━━━━━ Exercise text ━━━━━

25th & 26th Governor of the Bank of Korea
- In office 1 April 2014 – 31 March 2022
- Appointed by: Park Geun-hye
- Preceded by: Kim Choong-soo
- Succeeded by: Rhee Chang-yong

Personal details
- Born: 24 July 1952 (age 73) Jeongseon, Gangwon Province, South Korea
- Alma mater: Yonsei University (BA) Pennsylvania State University (MA)

Korean name
- Hangul: 이주열
- Hanja: 李柱烈
- RR: I Juyeol
- MR: I Chuyŏl

= Lee Ju-yeol =

South Korean economist (born 1952)

Lee Ju-yeol (born 24 July 1952) is a South Korean economist and technocrat who served as the 25th and 26th governor of the Bank of Korea, the South Korean central bank, from 2014 to 2022. He was re-nominated for the governorship by President Moon Jae-in and the nomination was confirmed by the National Assembly, thus renewing his governorship to March 2022 and becoming the first central bank Governor to be appointed for a second term throughout the history of the nation. He also serves as the Alternate Governor representing South Korea on the IMF Board.

━━━━━

__Questions on the material__
1) Rewrite the paragraph of the Lee Ju-yeol biography that begins "Lee Ju-yeol (born 24 July 1952)" as a short bulleted list that keeps its main facts.
2) Extend the Lee Ju-yeol biography by writing the next paragraph, starting after its last sentence.

━━━━━ Recorded information ━━━━━

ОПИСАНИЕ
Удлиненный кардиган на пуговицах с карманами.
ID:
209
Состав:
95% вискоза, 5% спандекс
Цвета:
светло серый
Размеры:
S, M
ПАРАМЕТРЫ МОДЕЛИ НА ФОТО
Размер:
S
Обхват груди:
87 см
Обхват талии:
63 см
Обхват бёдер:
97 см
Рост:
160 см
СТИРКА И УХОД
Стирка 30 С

━━━━━
━━━━━ Recorded information ━━━━━

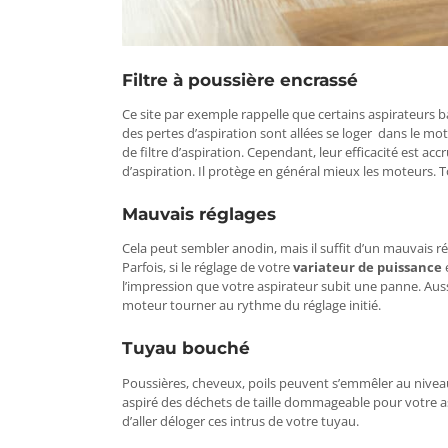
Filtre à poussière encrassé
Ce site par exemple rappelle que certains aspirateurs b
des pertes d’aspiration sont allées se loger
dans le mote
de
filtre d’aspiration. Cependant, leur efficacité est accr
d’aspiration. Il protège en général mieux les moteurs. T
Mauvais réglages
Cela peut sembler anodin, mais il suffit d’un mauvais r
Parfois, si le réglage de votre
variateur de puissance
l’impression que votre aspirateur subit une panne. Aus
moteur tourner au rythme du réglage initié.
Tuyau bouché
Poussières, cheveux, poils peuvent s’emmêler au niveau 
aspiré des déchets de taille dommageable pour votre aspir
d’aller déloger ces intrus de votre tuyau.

━━━━━
━━━━━ Recorded information ━━━━━

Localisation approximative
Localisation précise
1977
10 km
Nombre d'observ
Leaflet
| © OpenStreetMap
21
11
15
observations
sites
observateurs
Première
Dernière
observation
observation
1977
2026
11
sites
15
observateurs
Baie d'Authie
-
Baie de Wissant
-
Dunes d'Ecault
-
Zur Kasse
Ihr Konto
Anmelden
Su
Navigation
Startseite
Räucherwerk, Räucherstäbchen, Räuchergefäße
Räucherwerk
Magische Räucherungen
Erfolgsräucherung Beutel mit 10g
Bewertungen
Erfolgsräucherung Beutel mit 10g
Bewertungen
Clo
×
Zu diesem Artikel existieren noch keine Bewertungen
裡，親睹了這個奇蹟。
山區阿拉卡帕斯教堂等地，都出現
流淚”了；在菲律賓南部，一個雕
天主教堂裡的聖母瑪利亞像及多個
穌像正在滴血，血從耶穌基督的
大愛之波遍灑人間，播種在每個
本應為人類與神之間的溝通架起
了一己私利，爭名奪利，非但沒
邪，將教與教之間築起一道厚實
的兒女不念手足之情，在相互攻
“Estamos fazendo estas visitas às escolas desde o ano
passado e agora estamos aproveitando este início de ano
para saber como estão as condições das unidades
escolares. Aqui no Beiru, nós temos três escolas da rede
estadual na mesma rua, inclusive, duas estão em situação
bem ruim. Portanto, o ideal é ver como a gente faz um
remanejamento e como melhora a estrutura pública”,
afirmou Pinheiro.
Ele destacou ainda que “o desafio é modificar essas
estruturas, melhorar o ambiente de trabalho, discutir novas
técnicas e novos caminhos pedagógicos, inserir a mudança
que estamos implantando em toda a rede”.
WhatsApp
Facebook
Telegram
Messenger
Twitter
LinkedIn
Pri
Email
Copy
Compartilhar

━━━━━

__Written responses__
1)
- Lee Ju-yeol, born 24 July 1952, is a South Korean economist and technocrat.
- He served as the 25th and 26th governor of the Bank of Korea, the South Korean central bank, from 2014 to 2022.
- President Moon Jae-in re-nominated him, and the National Assembly confirmed the nomination, extending his term to March 2022.
- He became the first governor of the nation's central bank appointed to a second term.
- He also serves as the Alternate Governor representing South Korea on the IMF Board.

2)
Lee received his BA in Business Management from Yonsei University in 1977 and MA in Economics from Pennsylvania State University in 1988. He first worked at the Bank of Korea in 1977 and served as Senior Deputy Governor from 2009 to 2012. After finishing his term as Governor of the Bank of Korea, he retired to work as an Economics professor at Yonsei University.

Lee is married and has a son and a daughter.